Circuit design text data
########

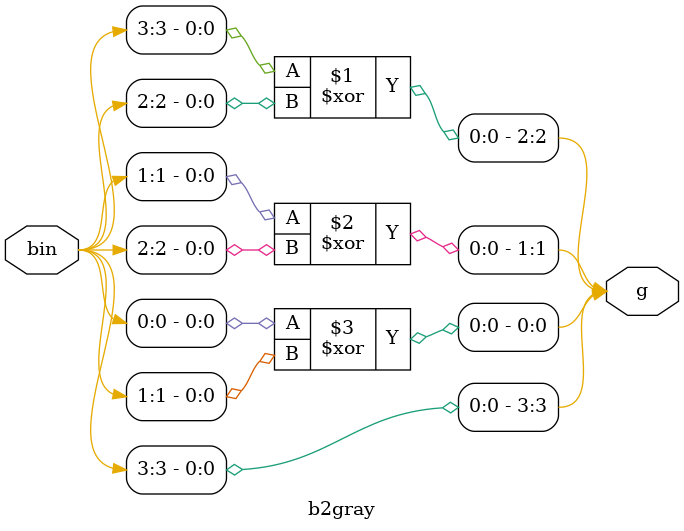
<source format=v>
module b2gray(input [3:0] bin, output [3:0] g);
  assign g[3] = bin[3];
  xor x1(g[2], bin[3], bin[2]);
  xor x2(g[1], bin[1], bin[2]);
  xor x3(g[0], bin[0], bin[1]);
endmodule


</source>
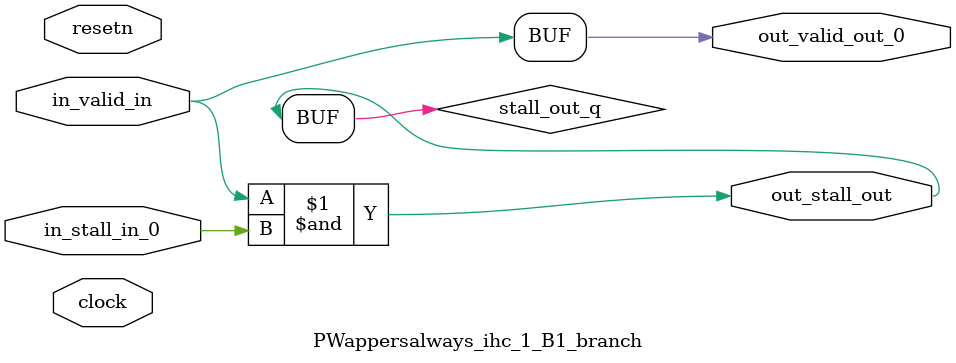
<source format=sv>



(* altera_attribute = "-name AUTO_SHIFT_REGISTER_RECOGNITION OFF; -name MESSAGE_DISABLE 10036; -name MESSAGE_DISABLE 10037; -name MESSAGE_DISABLE 14130; -name MESSAGE_DISABLE 14320; -name MESSAGE_DISABLE 15400; -name MESSAGE_DISABLE 14130; -name MESSAGE_DISABLE 10036; -name MESSAGE_DISABLE 12020; -name MESSAGE_DISABLE 12030; -name MESSAGE_DISABLE 12010; -name MESSAGE_DISABLE 12110; -name MESSAGE_DISABLE 14320; -name MESSAGE_DISABLE 13410; -name MESSAGE_DISABLE 113007; -name MESSAGE_DISABLE 10958" *)
module PWappersalways_ihc_1_B1_branch (
    input wire [0:0] in_stall_in_0,
    input wire [0:0] in_valid_in,
    output wire [0:0] out_stall_out,
    output wire [0:0] out_valid_out_0,
    input wire clock,
    input wire resetn
    );

    wire [0:0] stall_out_q;


    // stall_out(LOGICAL,6)
    assign stall_out_q = in_valid_in & in_stall_in_0;

    // out_stall_out(GPOUT,4)
    assign out_stall_out = stall_out_q;

    // out_valid_out_0(GPOUT,5)
    assign out_valid_out_0 = in_valid_in;

endmodule

</source>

########

§ ACTION ITEM:
Scan the records for the word "source" and copy every line where it is found.

§ RESPONSE BELOW:
<source format=v>
</source>
<source format=sv>
</source>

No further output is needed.